Les professeurs figurent-ils toujours parmi les personnes les plus admirées? © GETTY IMAGES

Admirez, admirez, il en restera toujours quelque chose

Gérald Papy
Gérald Papy Rédacteur en chef adjoint

La philosophe Joëlle Zask veut remettre à l’honneur ce sentiment qui a perdu de son aura alors qu’il pourrait contribuer à apaiser la société malade de l’égotisme.

En opposition avec une société qui aurait tendance à le trouver désuet, la philosophe Joëlle Zask appelle, dans son dernier essai intitulé simplement Admirer (1), à entretenir le sentiment d’admiration, un «antidote à la fascination» et un «remède contre l’individualisme».

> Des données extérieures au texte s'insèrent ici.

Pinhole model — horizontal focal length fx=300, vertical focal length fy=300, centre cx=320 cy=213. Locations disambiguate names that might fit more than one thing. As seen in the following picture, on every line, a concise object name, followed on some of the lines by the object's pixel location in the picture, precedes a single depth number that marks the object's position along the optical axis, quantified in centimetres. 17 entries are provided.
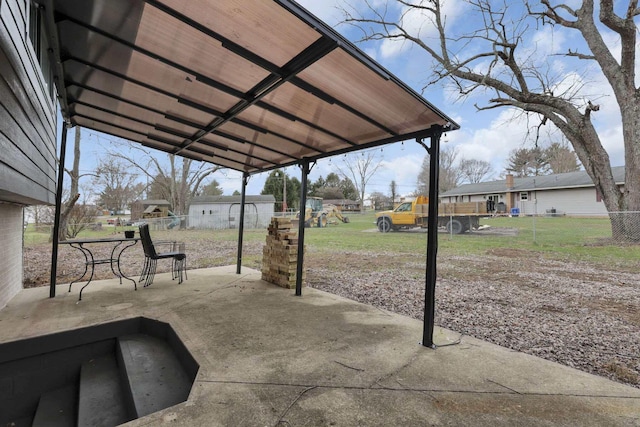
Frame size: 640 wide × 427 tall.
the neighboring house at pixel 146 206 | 2894
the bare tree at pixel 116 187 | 1894
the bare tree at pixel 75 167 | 1195
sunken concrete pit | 227
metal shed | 1944
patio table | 358
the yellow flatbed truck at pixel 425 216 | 1280
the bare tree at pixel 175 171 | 1914
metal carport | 183
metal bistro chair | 418
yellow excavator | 1857
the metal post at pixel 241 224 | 545
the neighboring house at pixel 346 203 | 4037
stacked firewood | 447
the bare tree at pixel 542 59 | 916
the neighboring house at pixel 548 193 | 2072
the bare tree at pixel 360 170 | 3581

Que disent de l’admiration ses détracteurs contemporains? «Admirer, ce serait avouer son infériorité, faire preuve d’infantilisme, s’incliner devant quelque chose de grand et de puissant, placer ce qu’on admire sur un piédestal sans doute artificiel, renoncer à l’égalité», énumère l’autrice, qui n’en croit pas un mot. Pour elle, l’admiration est, au contraire, «une manière de nous décentrer pour nous tourner vers un événement (NDLR : ou une personne) extraordinaire qui nous étonne, qui nous propulse gaiement hors de nous-mêmes sans nous affaiblir, qui nous rend modestes sans nous rapetisser et nous fait grandir sans nous narcissiser». L’admiré peut être «la nature, un paysage, un professeur, tel inventeur ou tel sportif, des gens qui prennent des risques pour les autres». Mais quoi qu’il en soit, «on admire quelqu’un pour ce qu’il fait, non pour ce qu’il est

«L’admiration n’est ni rare ni réservée à des occasions exceptionnelles.»

En cela, l’admiration se distingue de la fascination et de l’adulation. «Alors que le fan et le fasciné recherchent une confirmation d’eux-mêmes, décrypte Joëlle Zask, l’admirateur, en s’aventurant hors de sa « zone de confort », fait entrer en jeu certaines de ses dispositions qu’il pouvait ignorer avoir ou qui étaient restées à l’état embryonnaire. Il découvre de nouvelles perspectives et se projette dans un futur qui lui est propre, mais dont il n’aurait pas eu la notion s’il n’avait pas rencontré ce qu’il admire.»

Entretenir le sentiment d’admiration serait donc non seulement un remède contre l’individualisme mais aussi un chemin d’apprentissage de la liberté. Or, «l’admiration n’est ni rare ni réservée à des occasions exceptionnelles. Au contraire, elle apparaît comme une expérience ordinaire, quotidienne, ou qui pourrait le devenir aisément si nous la cultivions, si nous apprenions à admirer». On l’aura compris, c’est ce à quoi nous invite Joëlle Zask, qui prône le développement d’une véritable culture de l’admiration. Ceux qui de leur parcours scolaire conservent le souvenir de l’admiration qu’ils portaient pour un de leurs profs n’en ont-ils pas retiré une satisfaction durable?

(1) Admirer. Eloge d’un sentiment qui nous fait grandir, par Joëlle Zask, Premier Parallèle, 192 p.